[WHAT TO DO]: Set the whole listing down again, word for word, with no pictures.

[SUPPLIED MATERIAL]:

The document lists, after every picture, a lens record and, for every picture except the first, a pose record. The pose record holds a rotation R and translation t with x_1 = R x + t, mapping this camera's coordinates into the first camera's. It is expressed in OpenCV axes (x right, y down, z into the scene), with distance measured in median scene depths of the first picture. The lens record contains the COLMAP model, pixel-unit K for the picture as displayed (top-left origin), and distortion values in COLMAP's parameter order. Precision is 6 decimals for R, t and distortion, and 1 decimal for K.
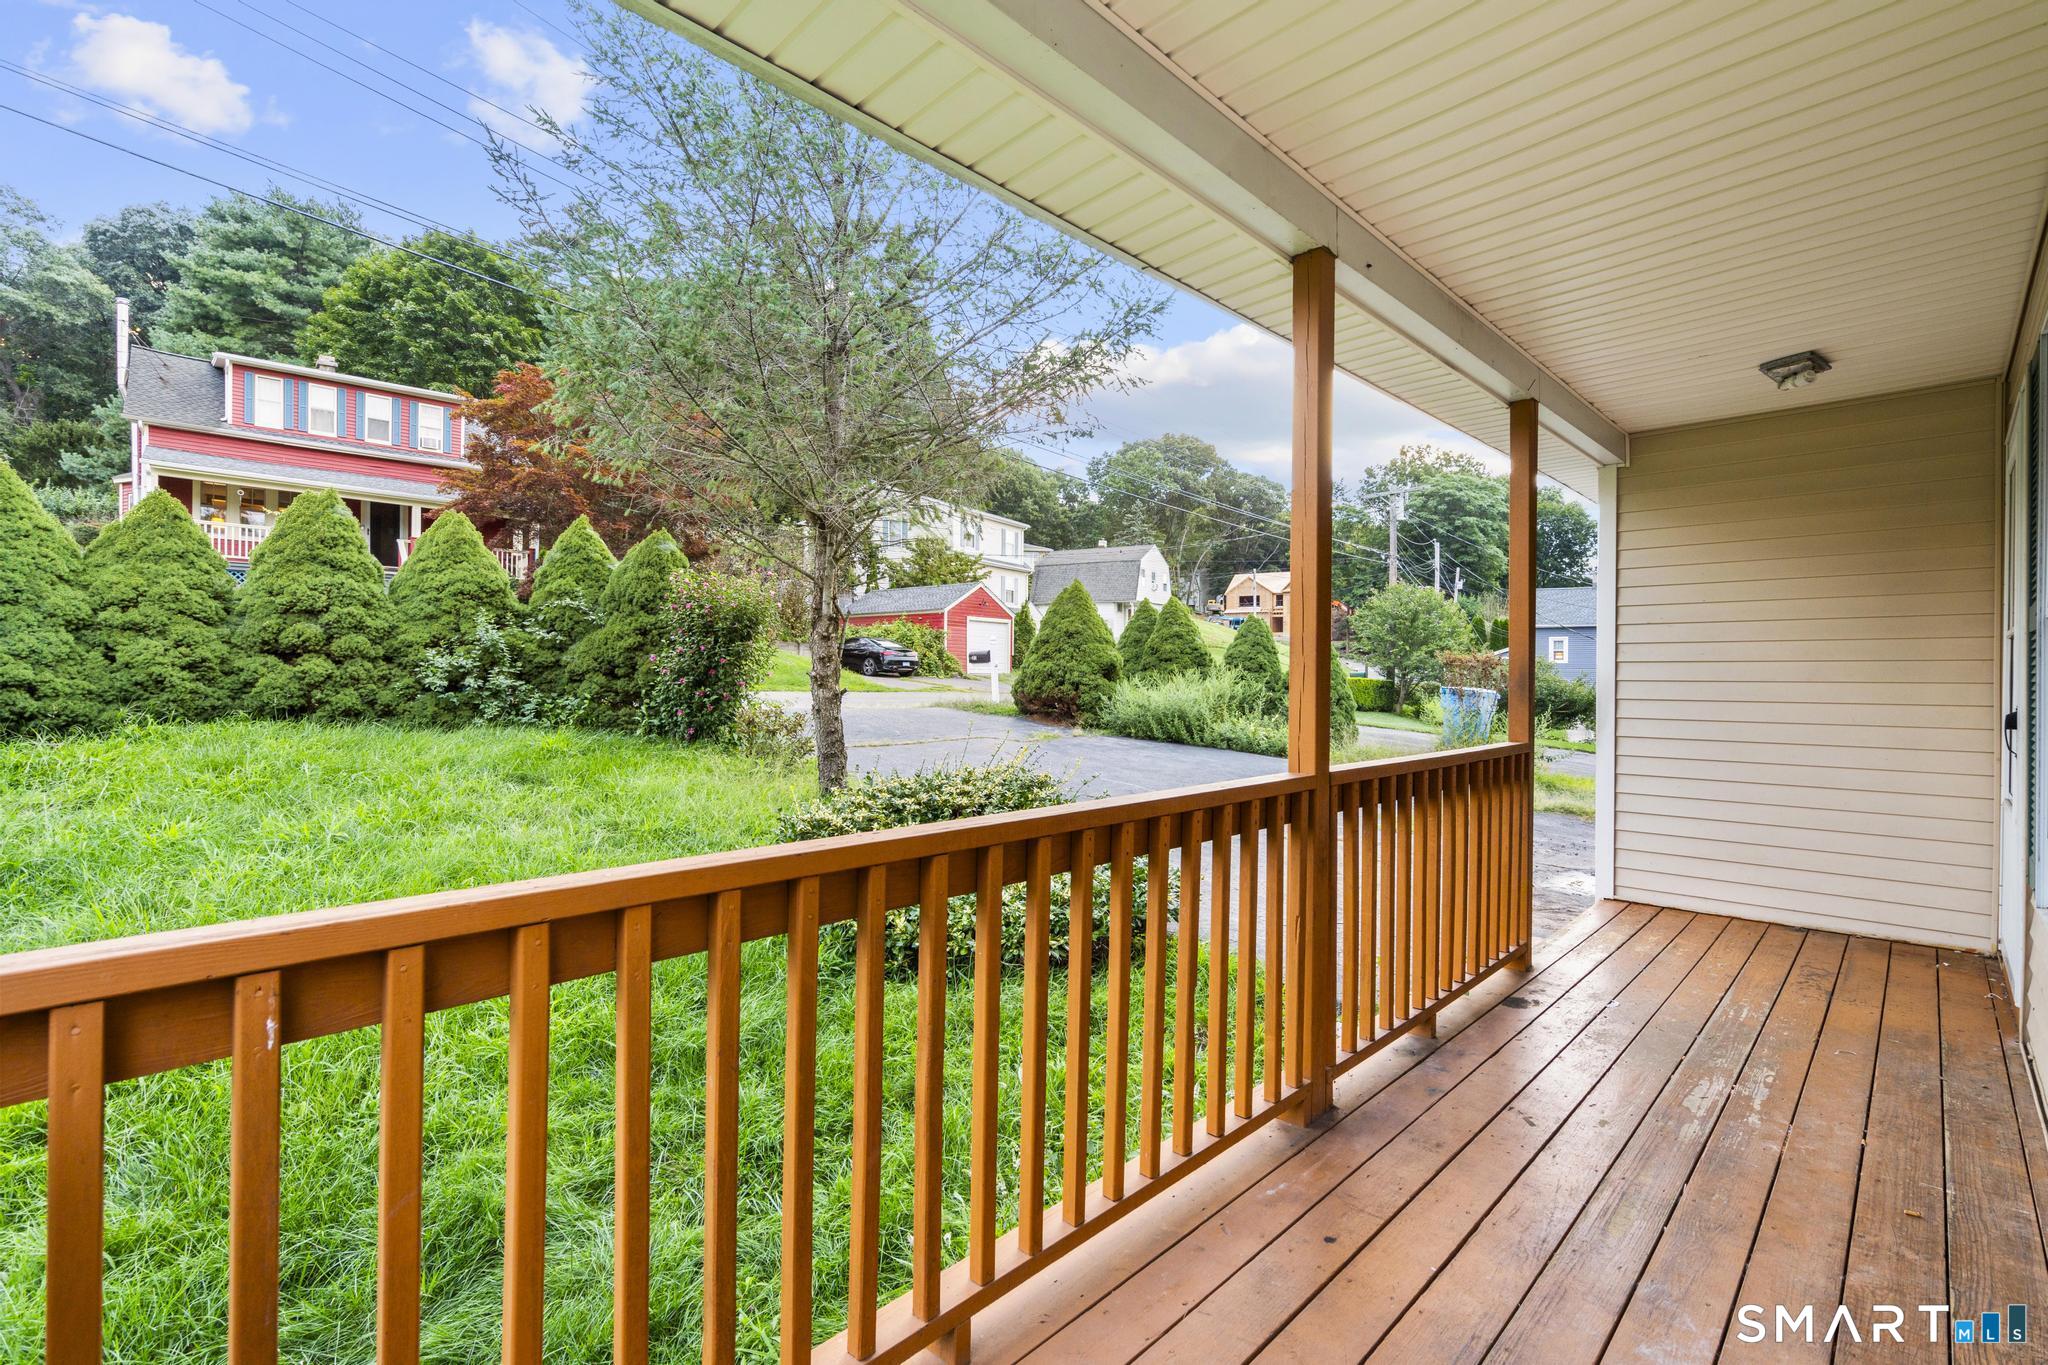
lens RADIAL K [[919.2, 0, 1011.0], [0, 919.2, 683.5], [0, 0, 1]] dist [-0.006814, 0.003659]
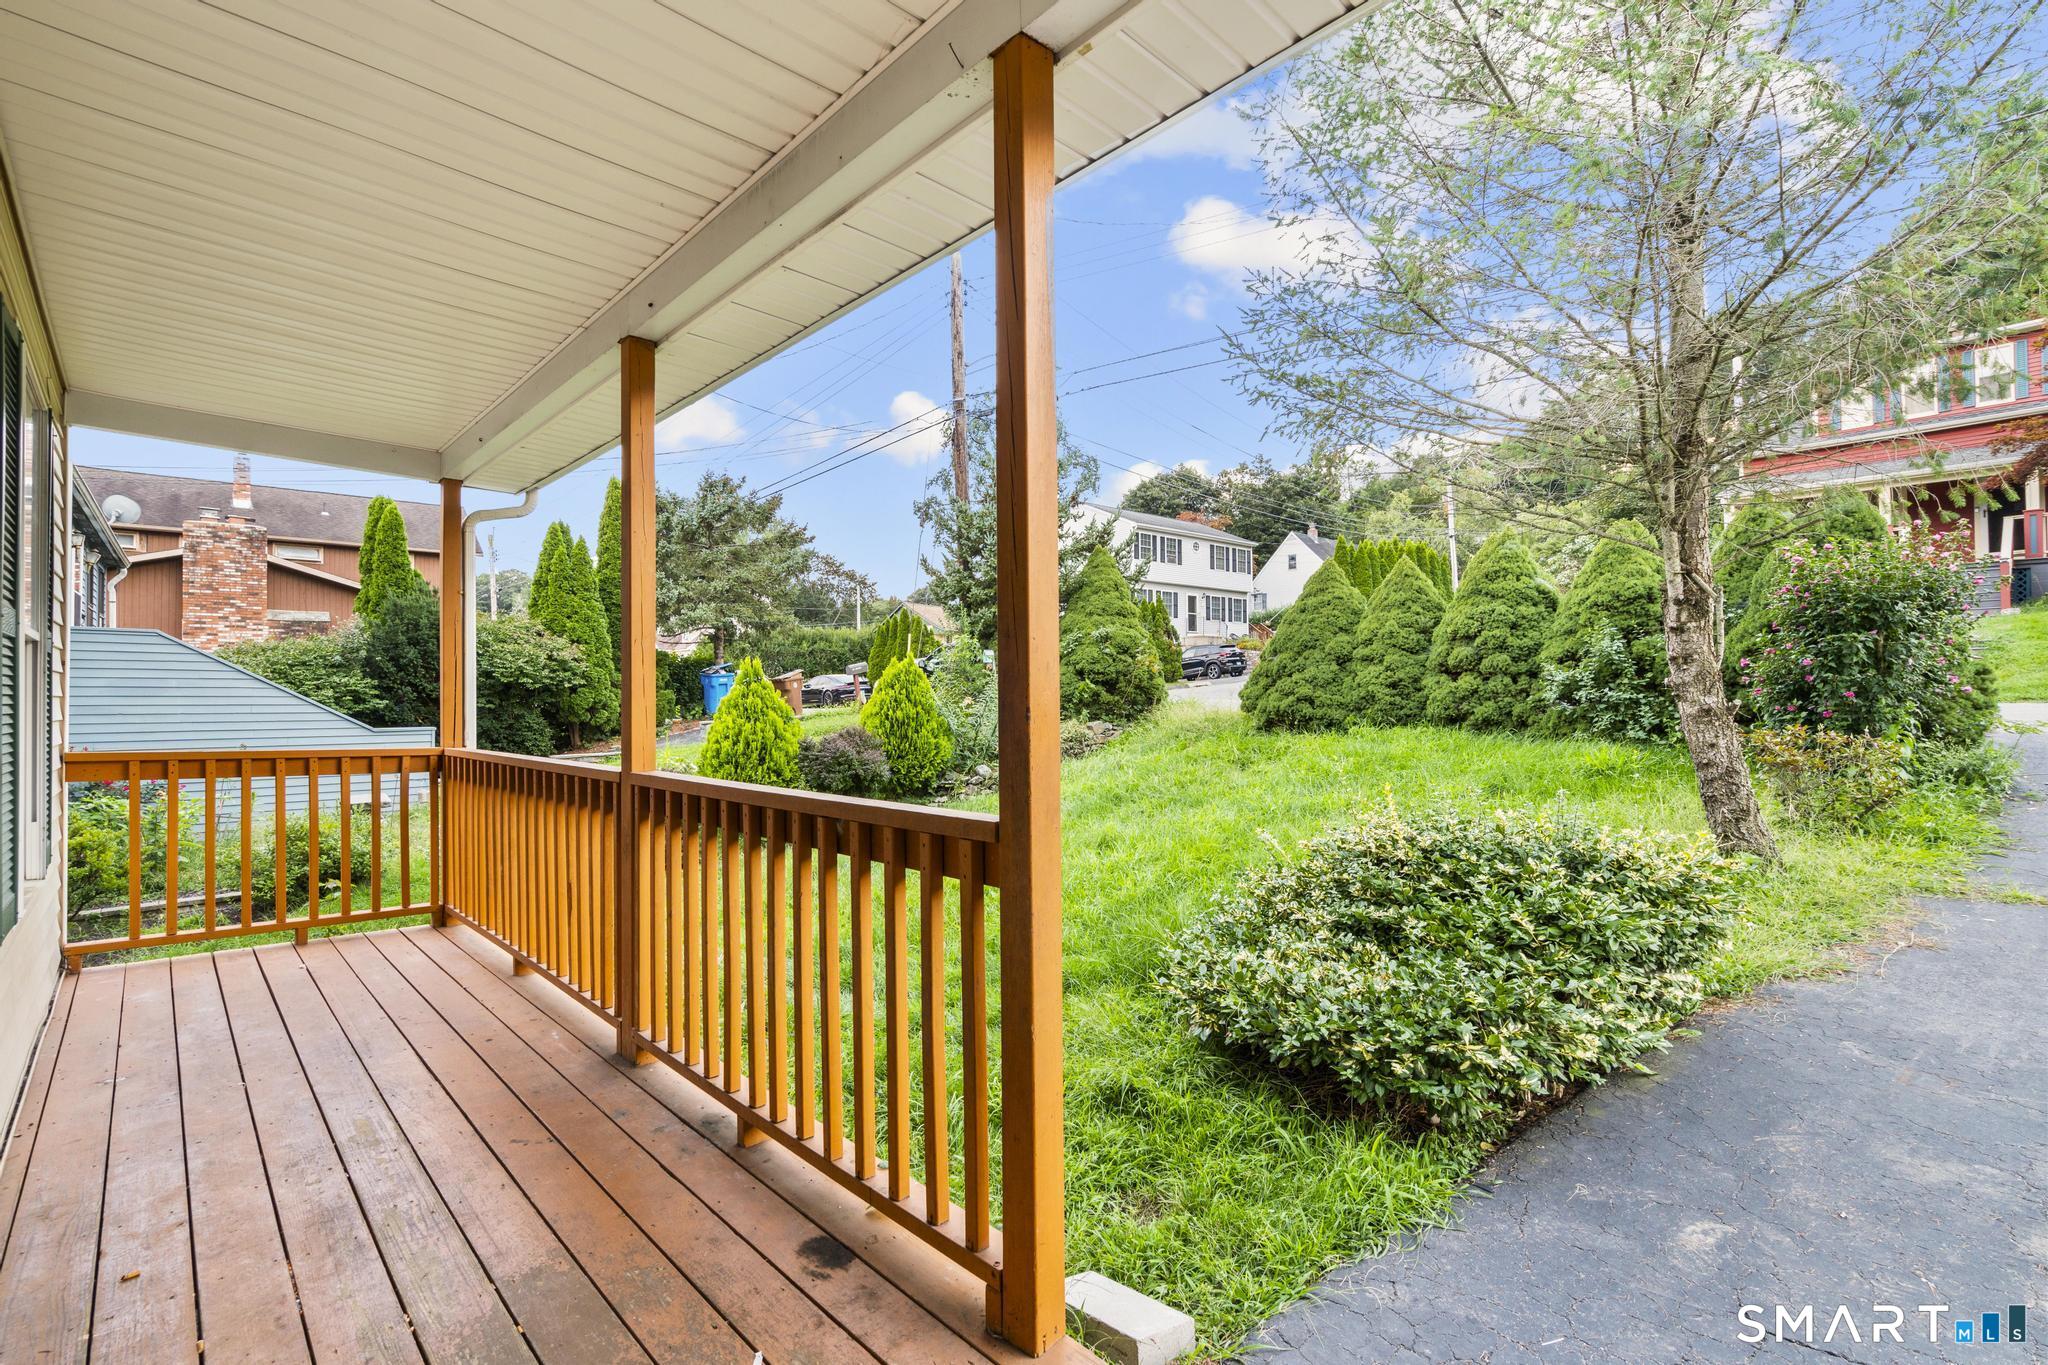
lens RADIAL K [[919.2, 0, 1025.8], [0, 919.2, 683.3], [0, 0, 1]] dist [-0.006814, 0.003659]
pose [[-0.023009, -0.020033, -0.999535, 0.448552], [0.005029, 0.999784, -0.020154, 0.003244], [0.999723, -0.005491, -0.022903, 0.454539]]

[EXPECTED OUTPUT]:
The document lists, after every picture, a lens record and, for every picture except the first, a pose record. The pose record holds a rotation R and translation t with x_1 = R x + t, mapping this camera's coordinates into the first camera's. It is expressed in OpenCV axes (x right, y down, z into the scene), with distance measured in median scene depths of the first picture. The lens record contains the COLMAP model, pixel-unit K for the picture as displayed (top-left origin), and distortion values in COLMAP's parameter order. Precision is 6 decimals for R, t and distortion, and 1 decimal for K.
lens RADIAL K [[919.2, 0, 1011.0], [0, 919.2, 683.5], [0, 0, 1]] dist [-0.006814, 0.003659]
lens RADIAL K [[919.2, 0, 1025.8], [0, 919.2, 683.3], [0, 0, 1]] dist [-0.006814, 0.003659]
pose [[-0.023009, -0.020033, -0.999535, 0.448552], [0.005029, 0.999784, -0.020154, 0.003244], [0.999723, -0.005491, -0.022903, 0.454539]]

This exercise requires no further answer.